Work on knowledge base population in its various forms (e.g., TREC KBA and TAC KBP), which we will describe using the umbrella acronym KBP, has primarily focused on large text collections. The knowledge base, in the ideal sense, is the repository for all information captured from this collection of text. Most KBP work has focused on large, heterogeneous text collections, like Wikipedia or the Internet, containing a variety of topics, each of which has its own set of relevant entities, types of facts, writing styles, etc. This variability and diversity is one of the things that makes entity linking, relation identification, and other tasks difficult in the large.
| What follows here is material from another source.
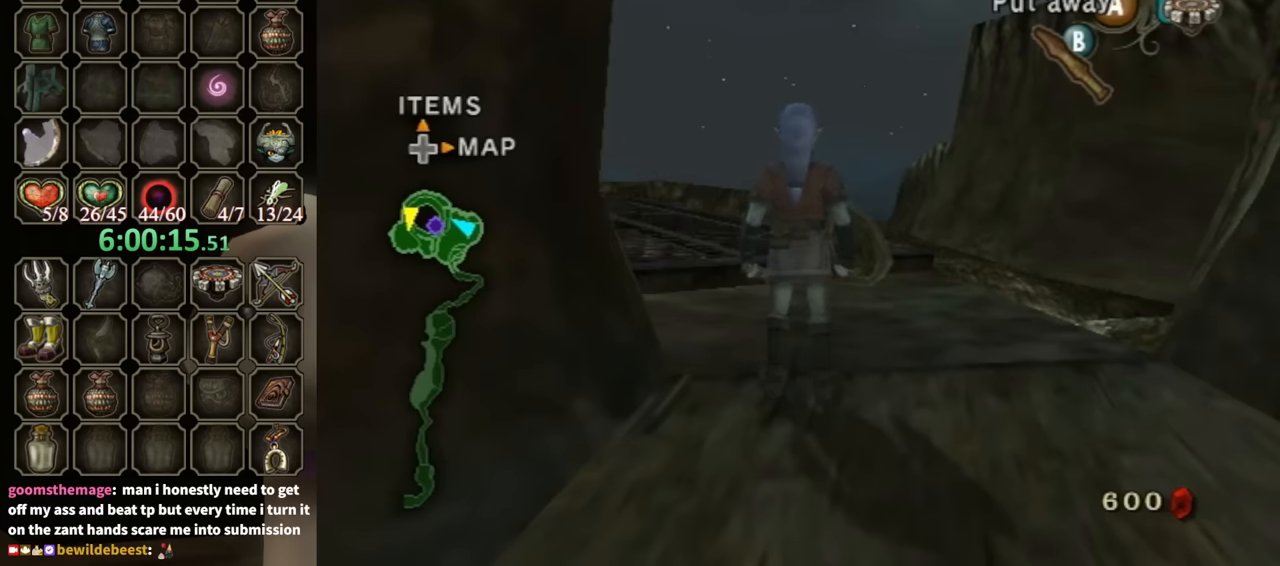
{"buttons": [], "left_stick": "center", "right_stick": "center", "events": []}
In contrast, we are concerned with smaller, more topically focused collections of restricted heterogeneity. This restricted paradigm changes the KBP problem significantly, e.g. a system is not able to rely on data redundancy, as most facts will only be stated once. This means that a system must address more vague or ambiguous ways of expressing a proposition than would be considered by a system designed for the large-text version of the problem. Yet this setting also offers new opportunities for KBP systems. In the small text collection paradigm, asking a user for a fairly complete annotation of the entities and proposition expressed in text is feasible, and system output can be vetted by an expert. We term this paradigm interactive KBP (IKBP).
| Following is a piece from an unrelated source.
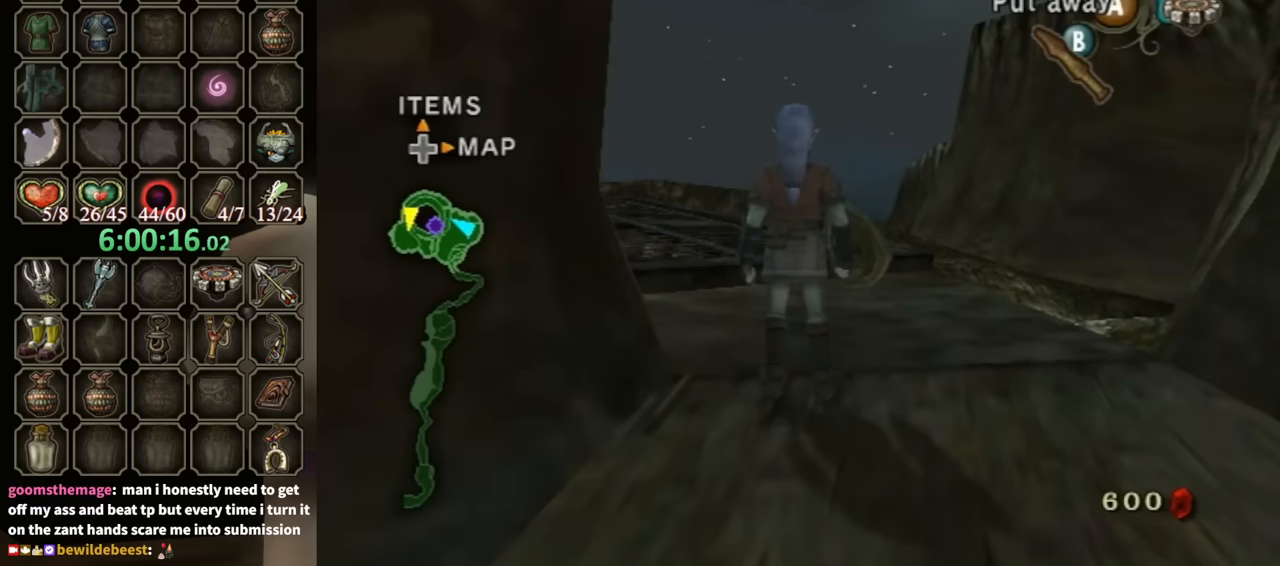
{"buttons": [], "left_stick": "center", "right_stick": "center", "events": []}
The IKBP paradigm can apply to a variety of user types. Roughly speaking, they are any information analyst whose workflow involves carefully reading textual information and producing reports (e.g., a dedicated hobbyist creating a Wikipedia page, a journalist writing a newspaper article, or a financial analyst generating a quarterly summary report). These users can rely on a pocket KB – a small domain or user-specific knowledge base used as a tool for understanding new sources and producing reports. Pocket KBs accurately capture the scope of ambiguity represented in a particular topic of documents (as opposed to a global KB which will contain many irrelevant entities and facts that introduce noise into inferences). This concept of a database that matches a particular topic or domain opens the door to more speculative inferences and domain-specific learning that is more computationally efficient than would be possible for general KBs.
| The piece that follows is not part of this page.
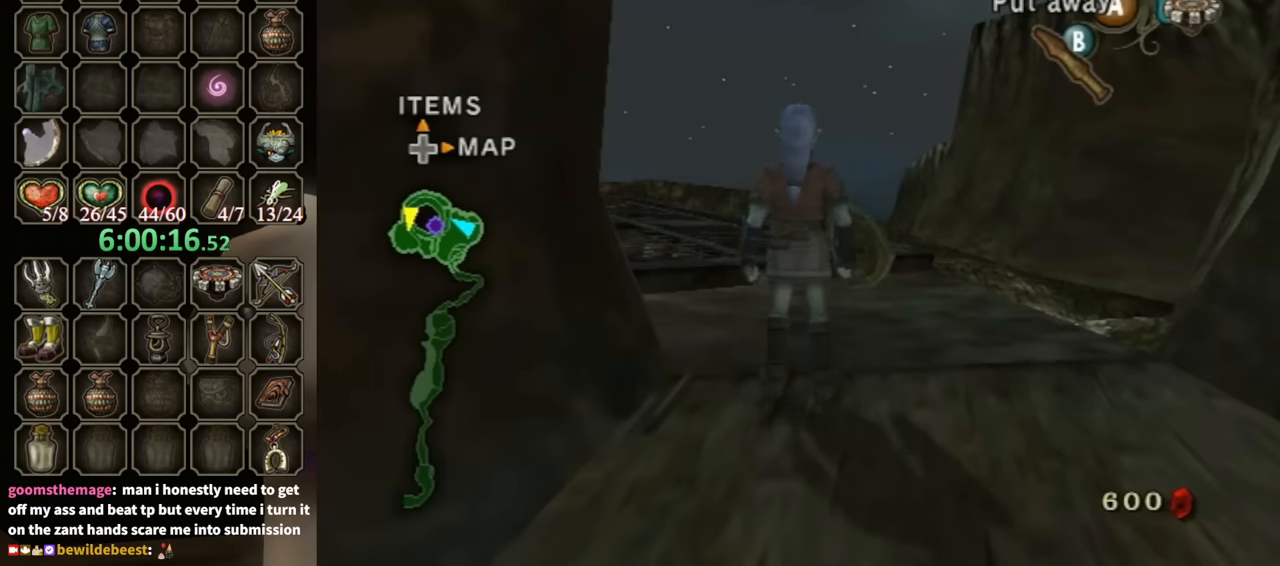
{"buttons": ["A"], "left_stick": "up-left", "right_stick": "center", "events": [[100, "left_stick", "up-left"], [500, "A", "down"]]}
We describe the IKBP setting, summarize our work in building components of an IKBP pipeline, and demonstrate how the methods developed for KBP in the general sense can be extended to IKBP.
2 Interactive Knowledge Base Population
Professional analysts across a wide variety of disciplines are tasked with reading and synthesizing articles on a regular basis. Examples include financial analysts who need to keep track of a set of companies and entities relevant to a portfolio, scientific researchers who must read new articles related to their research, and public relations staff who track stories relating to their clients. Unlike the average individual, analysts have a good deal of domain knowledge on their topic, and are willing and able to invest time and effort to extending their knowledge and developing resources useful for their domain of interest. Much of their time is spent reading source articles, identifying entities of interest, understanding propositions about them, and recalling these facts while writing a report to synthesize their findings. These analysts are experts because of the inferences they can draw from evidence, but their efficiency is limited by the need to decompress (i.e., read, comprehend, recall) information contained in natural language.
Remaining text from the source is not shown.